Advice to GOP, which Canada’s CPC should heed: Just. Say. No.

Washington Post — From this surprising source  — the Democrat’s own Washington Post division — comes an opinion column headlined, “OPINION: The Republicans want no part of a debt ceiling hike. Good for them”). It shines a light on the Dems’ multi-TRILLION (with a T) spending and tax-raising fetish for this year, and how the GOP should respond. Hugh Hewitt writes, near the end:

The GOP’s answer: “Read my lips. No.”

The GOP does not believe in tax hikes. Republicans don’t believe in the wild-eyed spending plans of Sanders and “the Squad.” They don’t want to help the Democrats get their act together and figure out which taxes to raise and by how much and how many trillions to print and spend on crazy projects. They want no part of it.

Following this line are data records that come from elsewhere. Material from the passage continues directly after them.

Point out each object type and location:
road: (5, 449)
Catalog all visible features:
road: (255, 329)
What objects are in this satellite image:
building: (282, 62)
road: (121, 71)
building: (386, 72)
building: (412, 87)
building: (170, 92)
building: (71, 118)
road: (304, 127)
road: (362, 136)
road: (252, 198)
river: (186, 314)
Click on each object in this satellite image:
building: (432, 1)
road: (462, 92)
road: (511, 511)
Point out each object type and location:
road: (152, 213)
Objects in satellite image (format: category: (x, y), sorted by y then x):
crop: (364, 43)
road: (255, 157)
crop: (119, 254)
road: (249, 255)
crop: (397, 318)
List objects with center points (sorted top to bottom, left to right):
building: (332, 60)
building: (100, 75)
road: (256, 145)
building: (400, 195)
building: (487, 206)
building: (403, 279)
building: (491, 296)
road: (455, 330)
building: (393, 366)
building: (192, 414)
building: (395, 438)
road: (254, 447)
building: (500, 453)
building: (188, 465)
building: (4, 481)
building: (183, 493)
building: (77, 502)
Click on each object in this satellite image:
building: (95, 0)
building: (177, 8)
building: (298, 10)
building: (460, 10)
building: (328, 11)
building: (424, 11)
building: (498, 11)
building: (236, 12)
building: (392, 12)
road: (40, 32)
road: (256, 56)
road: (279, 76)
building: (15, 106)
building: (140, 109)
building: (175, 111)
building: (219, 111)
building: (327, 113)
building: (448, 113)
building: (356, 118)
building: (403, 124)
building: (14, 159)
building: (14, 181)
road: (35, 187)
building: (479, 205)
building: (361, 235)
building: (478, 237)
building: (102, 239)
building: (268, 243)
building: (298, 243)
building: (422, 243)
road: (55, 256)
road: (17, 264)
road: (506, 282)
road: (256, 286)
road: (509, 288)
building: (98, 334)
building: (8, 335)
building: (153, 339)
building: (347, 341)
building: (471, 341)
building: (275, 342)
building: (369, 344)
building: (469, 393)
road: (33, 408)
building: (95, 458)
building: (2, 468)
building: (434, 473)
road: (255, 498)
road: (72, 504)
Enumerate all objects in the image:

When Pelosi closes the government, the Washington Monument and Mount Rushmore — the Republicans should point out that the Democrats, by themselves, can fix it and then just say no to demands that they help.

When legacy news media hammers the GOP from all sides, complicit in the Democratic messaging, when Treasury Secretary Janet L. Yellin predicts catastrophic consequences, the GOP must simply say, “The Democrats can fix all of that. They run everything. They broke it, they bought it. We aren’t helping them tax and spend us into the fiscal abyss.”

Message discipline: Just. Say. No.

But they can’t. While the Republicans aren’t to blame for the insane spending fever dreams of the Dems’ far-left flank today, they — the Democrats and Republicans both — previously authorized all the previous spending requiring another rise in the debt ceiling now. While the Rs may have a better attitude on taxation, they apparently can’t stop spending either — of course as I alluded, nothing matches today’s fevered leftist Dems.

And it’s much the same here, particular, but not exclusively, on the left; and the further left, the more fevered.

So if the idea is to start doing it right, starting now, then of course do it. But let’s not pretend there isn’t (an actual) “systemic” spending fetish shared by all parties in politics today.